4 shows the view into the access opening 3, that is, in the direction of the compressor. As FIG 4 further shows, the stator 71 has a plurality of circumferentially uniformly distributed cooling channels 75 on. The cooling channels 75 are arranged with respect to their radial position to the winding heads 73 on both sides of the winding heads 73 (see also FIG 2 and FIG 3). The arrangement of the cooling channels 75 is preferably carried out in the magnetically less active region of the stator 71. The plurality of cooling channels 75 allows an effective cooling of the stator 71 almost from the inside out.

On the outer side of the housing GA, a plurality of radially directed from the outside of the housing facing away arranged cooling fins 21 can be seen. The cooling fins 21 cause a drastic increase in the cooling surface available for cooling by seawater. Preferably, the cooling fins 21 are an integral part of the housing 2 of the compressor system 1. In particular, the housing 2 is made of a cast.

The compressor system according to the invention is also suitable for high-speed compressor systems at speeds of up to 15,000 rpm and powers of a few 100 kW up to 10 MW and more.

Claims

claims

1. compressor system, in particular for the production of gases or gas / oil mixtures in the offshore sector, comprising - a sea water resistant housing (2) with at least one access opening (3) for gases to be compressed or gas / oil mixtures and with at least one outlet opening (4) for the compressed gases or gas / oil mixtures,

a compressor (8) arranged in the housing (2), which is connected on the input side to the access opening (3) and on the output side to the outlet opening (4), and

- One in the housing (2) arranged electric motor (7) with a stator (71) and a rotor core (72) for driving the compressor (8), characterized in that the stator (71) of the electric motor (7) via an inside (GI ) of the housing (2) of the compressor system is coolable.

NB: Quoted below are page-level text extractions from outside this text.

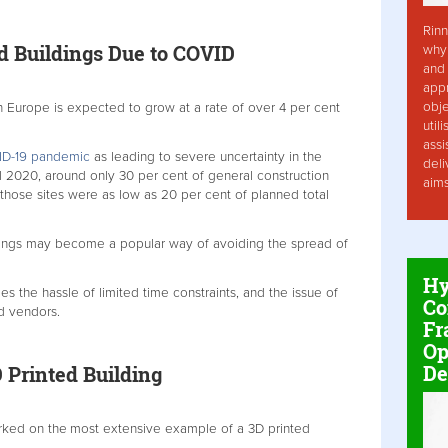
Rinn
ed Buildings Due to COVID
why 
and 
app
obje
n Europe is expected to grow at a rate of over 4 per cent
util
assi
D-19 pandemic
as leading to severe uncertainty in the
deli
il 2020, around only 30 per cent of general construction
aim
 those sites were as low as 20 per cent of planned total
ildings may become a popular way of avoiding the spread of
Hy
 the hassle of limited time constraints, and the issue of
Co
nd vendors.
Fr
Op
De
 Printed Building
rked on the
most extensive example of a 3D printed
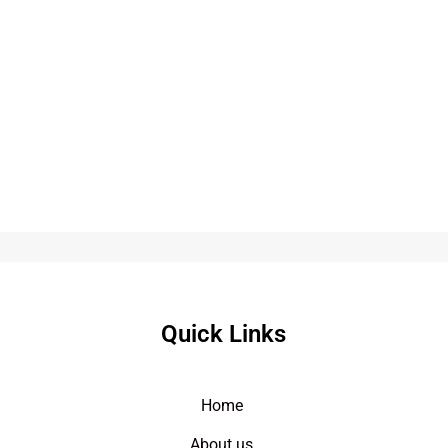
Quick Links
Home
About us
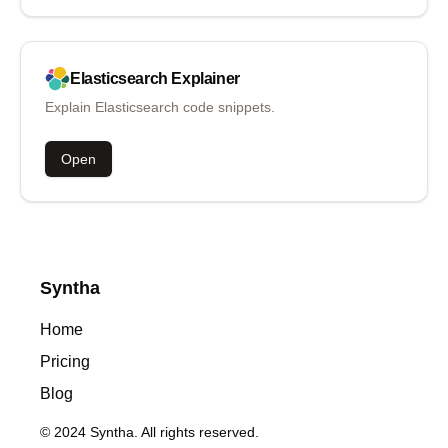
Elasticsearch
Explainer
Explain Elasticsearch code snippets.
Open
Syntha
Home
Pricing
Blog
© 2024 Syntha. All rights reserved.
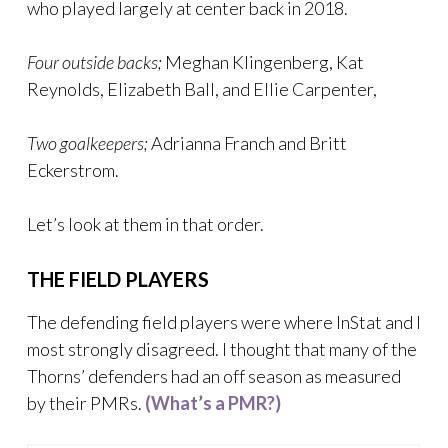
who played largely at center back in 2018.
Four outside backs;
Meghan Klingenberg, Kat
Reynolds, Elizabeth Ball, and Ellie Carpenter,
Two goalkeepers;
Adrianna Franch and Britt
Eckerstrom.
Let’s look at them in that order.
THE FIELD PLAYERS
The defending field players were where InStat and I
most strongly disagreed. I thought that many of the
Thorns’ defenders had an off season as measured
by their PMRs.
(
What’s a PMR?)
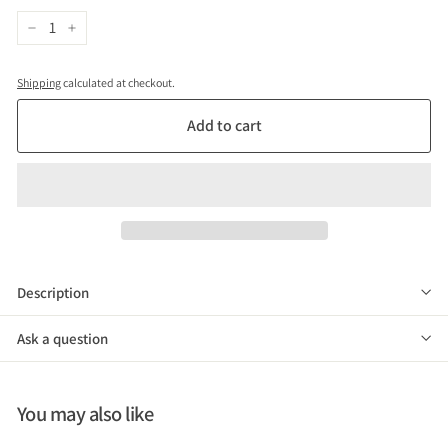
VAT)
−
+
Shipping
calculated at checkout.
Add to cart
Description
Ask a question
You may also like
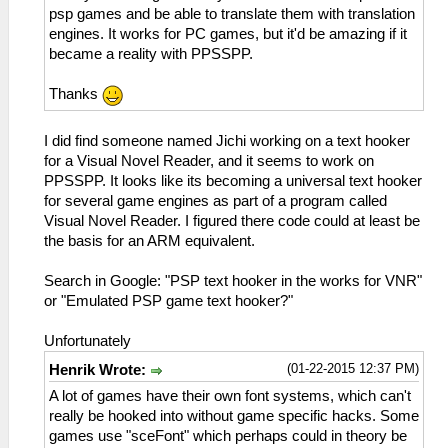
psp games and be able to translate them with translation
engines. It works for PC games, but it'd be amazing if it
became a reality with PPSSPP.
Thanks
I did find someone named Jichi working on a text hooker
for a Visual Novel Reader, and it seems to work on
PPSSPP. It looks like its becoming a universal text hooker
for several game engines as part of a program called
Visual Novel Reader. I figured there code could at least be
the basis for an ARM equivalent.
Search in Google: "PSP text hooker in the works for VNR"
or "Emulated PSP game text hooker?"
Unfortunately
(01-22-2015 12:37 PM)
Henrik Wrote:
A lot of games have their own font systems, which can't
really be hooked into without game specific hacks. Some
games use "sceFont" which perhaps could in theory be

2. Compressor system according to claim 1, dadurchge - indicates that the stator (71) has a Statoraußenseite (SA), which rests at least almost flush on the inside of the housing (GI), and that between the stator outside (SA) and the inside of the housing (GI) a good thermal conductivity mass is introduced.

3. Compressor system according to claim 1, dadurchge ^¬ indicates

- That the stator (71) from the inside (GI) of the Ge ^¬ housing (2) is spaced, - that the stator (71) with at least one gegenüberlie ^¬ ing part of the housing inner side (GI) forms an annular cooling chamber (9) and

- That in the cooling chamber (9), a coolant is present.

4. Compressor system according to claim 3, dadurchge ^¬ indicates that the coolant is an oil.

5. Compressor system according to claim 3 or 4, characterized in that in the stator (71) substantially axially to the axis of rotation (DA) of the electric motor (7) extending cooling channels (75) are present.

6. The compressor system according to claim 3, wherein the compressor system has a circulation pump for the coolant.

7. The compressor system according to claim 1, wherein the compressor system is installed in the intended use such that the axis of rotation (DA) of the electric motor (7) runs essentially in the vertical direction.

8. Compressor system according to one of the preceding claims, in that the housing (2) has a housing outside (GA) and that on the outside of the housing (GA) a plurality of cooling fins (21) is arranged.